§ **EXTRAIT CHOISI**
____________________

Sunday, August 3, 2008

Le Père Goriot

Le Père Goriot, publié en 1835, est souvent considéré comme la première concrétisation des intentions de Balzac de composer sa Comédie Humaine (appelée d'abord plus crument Etudes Sociales), un ensemble de récits décrivant la société de son temps à travers une panoplie de personnages récurrents.
L'origine de l'intrigue trouve sa source dans une brève note télégraphique dans son album:

"Un brave homme - pension bourgeoise - 600 F de rentes - s'étant dépouillé pour ses fille qui, toutes deux, ont 50 000 F de rentes - mourant comme un chien."

A ce stade, il était encore loin du chef d'oeuvre achevé, mais bref l'essence est là. (Je trouve très émouvant de voir l'idée littéraire de Père Goriot dans un état de telle concision, comme d'admirer la petitesse de la graine qui a donné naissance à un immense arbre...)

Les dernières pages du livre, qui décrivent la lente mort du Père Goriot et les désistements de ses filles, m'ont profondément touché; la dernière phrase m'a cependant laissé songeur.

"(...) Le jour tombait, un humide crépuscule agaçait les nerfs, il regarda la tombe et y ensevelit sa dernière larme de jeune homme, cette larme arrachée par les saintes émotions d'un coeur pur, une de ces larmes qui, de la terre où elles tombent, rejaillissent jusque dans les cieux. Il se croisa les bras, contempla les nuages, et, le voyant ainsi, Christophe le quitta.

____________________

§ **DONNÉES D'ENTRÉE**
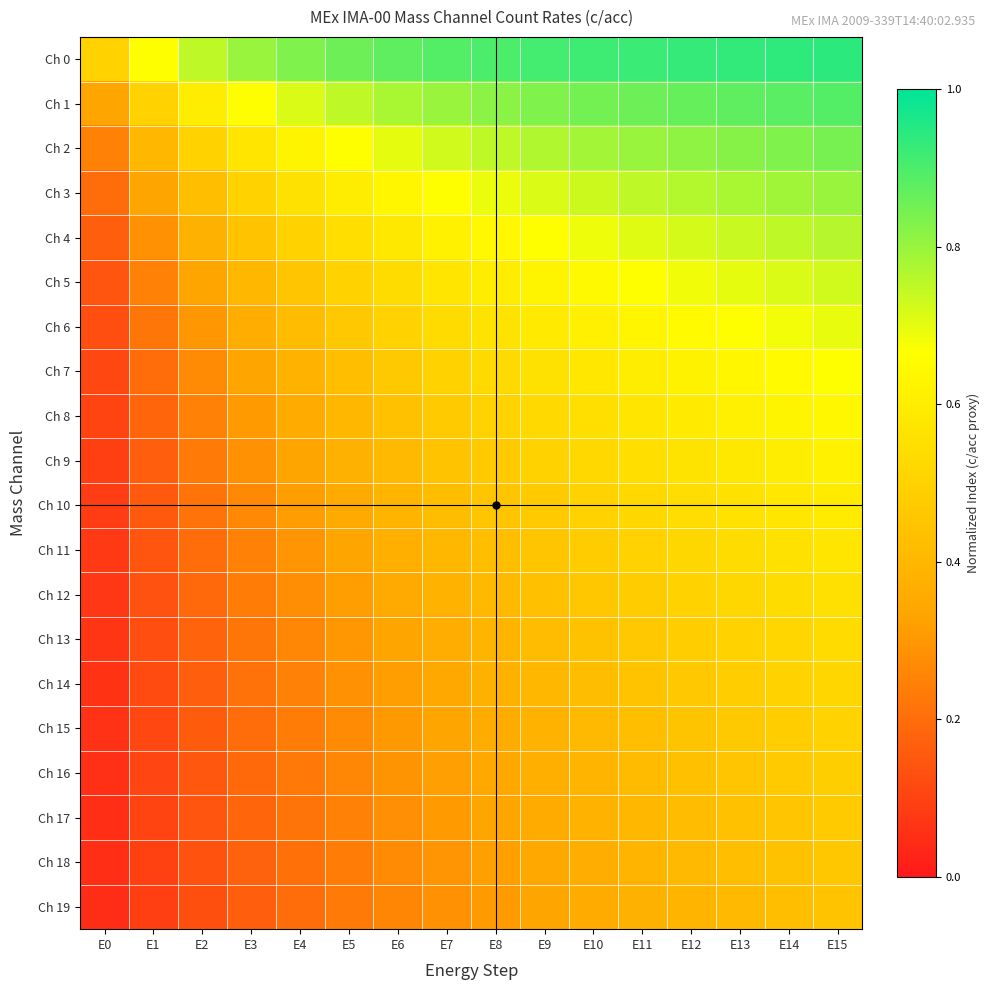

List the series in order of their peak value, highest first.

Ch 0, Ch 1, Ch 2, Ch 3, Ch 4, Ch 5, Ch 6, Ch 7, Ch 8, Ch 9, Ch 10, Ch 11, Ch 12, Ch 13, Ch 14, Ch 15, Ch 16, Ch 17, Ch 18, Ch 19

____________________

§ **PRÉSENTATION DE L'EXERCICE**
Répondez brièvement à partir du texte sur Le Père Goriot :
1. En quelle année le roman a-t-il été publié ?
2. Selon la note de l'album, de combien de francs de rentes disposent les filles du brave homme ?
3. Que décrivent les dernières pages du livre ?
Les données n'interviennent pas dans cet exercice.

§ **EXERCICE CORRIGÉ**
1. En 1835.
2. Chacune des deux filles a 50 000 F de rentes.
3. La lente mort du Père Goriot et les désistements de ses filles.